● Task prompt
Please return each record below exactly, with nothing left out.

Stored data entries
━━━━

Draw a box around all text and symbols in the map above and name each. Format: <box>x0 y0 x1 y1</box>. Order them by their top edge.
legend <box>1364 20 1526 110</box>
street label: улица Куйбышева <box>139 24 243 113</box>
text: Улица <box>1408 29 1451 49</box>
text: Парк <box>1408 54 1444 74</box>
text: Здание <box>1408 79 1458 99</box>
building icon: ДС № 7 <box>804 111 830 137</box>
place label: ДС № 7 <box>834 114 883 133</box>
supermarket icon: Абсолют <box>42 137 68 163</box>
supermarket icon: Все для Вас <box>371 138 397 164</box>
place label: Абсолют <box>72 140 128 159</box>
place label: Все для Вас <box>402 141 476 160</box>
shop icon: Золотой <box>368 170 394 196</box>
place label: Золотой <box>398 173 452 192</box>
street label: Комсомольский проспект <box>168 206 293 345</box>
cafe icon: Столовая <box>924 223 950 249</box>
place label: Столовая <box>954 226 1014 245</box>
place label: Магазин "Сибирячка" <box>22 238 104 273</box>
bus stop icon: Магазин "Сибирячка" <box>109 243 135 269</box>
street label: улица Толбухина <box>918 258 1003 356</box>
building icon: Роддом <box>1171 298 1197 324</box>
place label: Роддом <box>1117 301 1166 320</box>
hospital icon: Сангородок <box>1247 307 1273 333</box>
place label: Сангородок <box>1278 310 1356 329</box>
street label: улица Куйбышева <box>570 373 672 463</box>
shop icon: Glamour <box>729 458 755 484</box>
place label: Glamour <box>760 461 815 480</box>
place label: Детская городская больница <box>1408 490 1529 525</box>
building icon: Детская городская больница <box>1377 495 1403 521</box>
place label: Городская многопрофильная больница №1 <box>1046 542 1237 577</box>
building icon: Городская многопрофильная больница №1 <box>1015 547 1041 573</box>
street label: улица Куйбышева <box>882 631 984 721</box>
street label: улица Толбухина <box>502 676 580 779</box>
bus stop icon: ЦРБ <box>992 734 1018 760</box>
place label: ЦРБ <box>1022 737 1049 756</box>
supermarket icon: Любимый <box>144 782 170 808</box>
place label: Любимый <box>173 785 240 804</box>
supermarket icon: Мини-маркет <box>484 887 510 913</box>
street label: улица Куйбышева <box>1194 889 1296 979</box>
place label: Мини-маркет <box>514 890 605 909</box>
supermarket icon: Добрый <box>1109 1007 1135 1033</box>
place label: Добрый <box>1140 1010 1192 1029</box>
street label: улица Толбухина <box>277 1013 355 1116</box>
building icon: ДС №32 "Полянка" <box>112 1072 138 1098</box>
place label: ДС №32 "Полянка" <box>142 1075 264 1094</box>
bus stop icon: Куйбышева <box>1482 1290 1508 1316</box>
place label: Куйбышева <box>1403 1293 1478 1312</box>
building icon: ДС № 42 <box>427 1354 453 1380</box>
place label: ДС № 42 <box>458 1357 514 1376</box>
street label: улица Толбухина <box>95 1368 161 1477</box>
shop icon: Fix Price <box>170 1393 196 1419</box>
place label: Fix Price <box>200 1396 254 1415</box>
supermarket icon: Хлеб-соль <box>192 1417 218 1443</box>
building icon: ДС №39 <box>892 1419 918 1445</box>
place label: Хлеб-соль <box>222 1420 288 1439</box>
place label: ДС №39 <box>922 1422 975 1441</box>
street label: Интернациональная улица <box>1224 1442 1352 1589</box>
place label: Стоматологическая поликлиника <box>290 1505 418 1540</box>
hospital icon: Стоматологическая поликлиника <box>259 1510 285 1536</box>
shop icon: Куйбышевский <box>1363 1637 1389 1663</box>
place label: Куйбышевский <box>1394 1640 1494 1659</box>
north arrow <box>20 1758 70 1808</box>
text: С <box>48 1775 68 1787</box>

━━━━

● Exercise answer
Draw a box around all text and symbols in the map above and name each. Format: <box>x0 y0 x1 y1</box>. Order them by their top edge.
legend <box>1364 20 1526 110</box>
street label: улица Куйбышева <box>139 24 243 113</box>
text: Улица <box>1408 29 1451 49</box>
text: Парк <box>1408 54 1444 74</box>
text: Здание <box>1408 79 1458 99</box>
building icon: ДС № 7 <box>804 111 830 137</box>
place label: ДС № 7 <box>834 114 883 133</box>
supermarket icon: Абсолют <box>42 137 68 163</box>
supermarket icon: Все для Вас <box>371 138 397 164</box>
place label: Абсолют <box>72 140 128 159</box>
place label: Все для Вас <box>402 141 476 160</box>
shop icon: Золотой <box>368 170 394 196</box>
place label: Золотой <box>398 173 452 192</box>
street label: Комсомольский проспект <box>168 206 293 345</box>
cafe icon: Столовая <box>924 223 950 249</box>
place label: Столовая <box>954 226 1014 245</box>
place label: Магазин "Сибирячка" <box>22 238 104 273</box>
bus stop icon: Магазин "Сибирячка" <box>109 243 135 269</box>
street label: улица Толбухина <box>918 258 1003 356</box>
building icon: Роддом <box>1171 298 1197 324</box>
place label: Роддом <box>1117 301 1166 320</box>
hospital icon: Сангородок <box>1247 307 1273 333</box>
place label: Сангородок <box>1278 310 1356 329</box>
street label: улица Куйбышева <box>570 373 672 463</box>
shop icon: Glamour <box>729 458 755 484</box>
place label: Glamour <box>760 461 815 480</box>
place label: Детская городская больница <box>1408 490 1529 525</box>
building icon: Детская городская больница <box>1377 495 1403 521</box>
place label: Городская многопрофильная больница №1 <box>1046 542 1237 577</box>
building icon: Городская многопрофильная больница №1 <box>1015 547 1041 573</box>
street label: улица Куйбышева <box>882 631 984 721</box>
street label: улица Толбухина <box>502 676 580 779</box>
bus stop icon: ЦРБ <box>992 734 1018 760</box>
place label: ЦРБ <box>1022 737 1049 756</box>
supermarket icon: Любимый <box>144 782 170 808</box>
place label: Любимый <box>173 785 240 804</box>
supermarket icon: Мини-маркет <box>484 887 510 913</box>
street label: улица Куйбышева <box>1194 889 1296 979</box>
place label: Мини-маркет <box>514 890 605 909</box>
supermarket icon: Добрый <box>1109 1007 1135 1033</box>
place label: Добрый <box>1140 1010 1192 1029</box>
street label: улица Толбухина <box>277 1013 355 1116</box>
building icon: ДС №32 "Полянка" <box>112 1072 138 1098</box>
place label: ДС №32 "Полянка" <box>142 1075 264 1094</box>
bus stop icon: Куйбышева <box>1482 1290 1508 1316</box>
place label: Куйбышева <box>1403 1293 1478 1312</box>
building icon: ДС № 42 <box>427 1354 453 1380</box>
place label: ДС № 42 <box>458 1357 514 1376</box>
street label: улица Толбухина <box>95 1368 161 1477</box>
shop icon: Fix Price <box>170 1393 196 1419</box>
place label: Fix Price <box>200 1396 254 1415</box>
supermarket icon: Хлеб-соль <box>192 1417 218 1443</box>
building icon: ДС №39 <box>892 1419 918 1445</box>
place label: Хлеб-соль <box>222 1420 288 1439</box>
place label: ДС №39 <box>922 1422 975 1441</box>
street label: Интернациональная улица <box>1224 1442 1352 1589</box>
place label: Стоматологическая поликлиника <box>290 1505 418 1540</box>
hospital icon: Стоматологическая поликлиника <box>259 1510 285 1536</box>
shop icon: Куйбышевский <box>1363 1637 1389 1663</box>
place label: Куйбышевский <box>1394 1640 1494 1659</box>
north arrow <box>20 1758 70 1808</box>
text: С <box>48 1775 68 1787</box>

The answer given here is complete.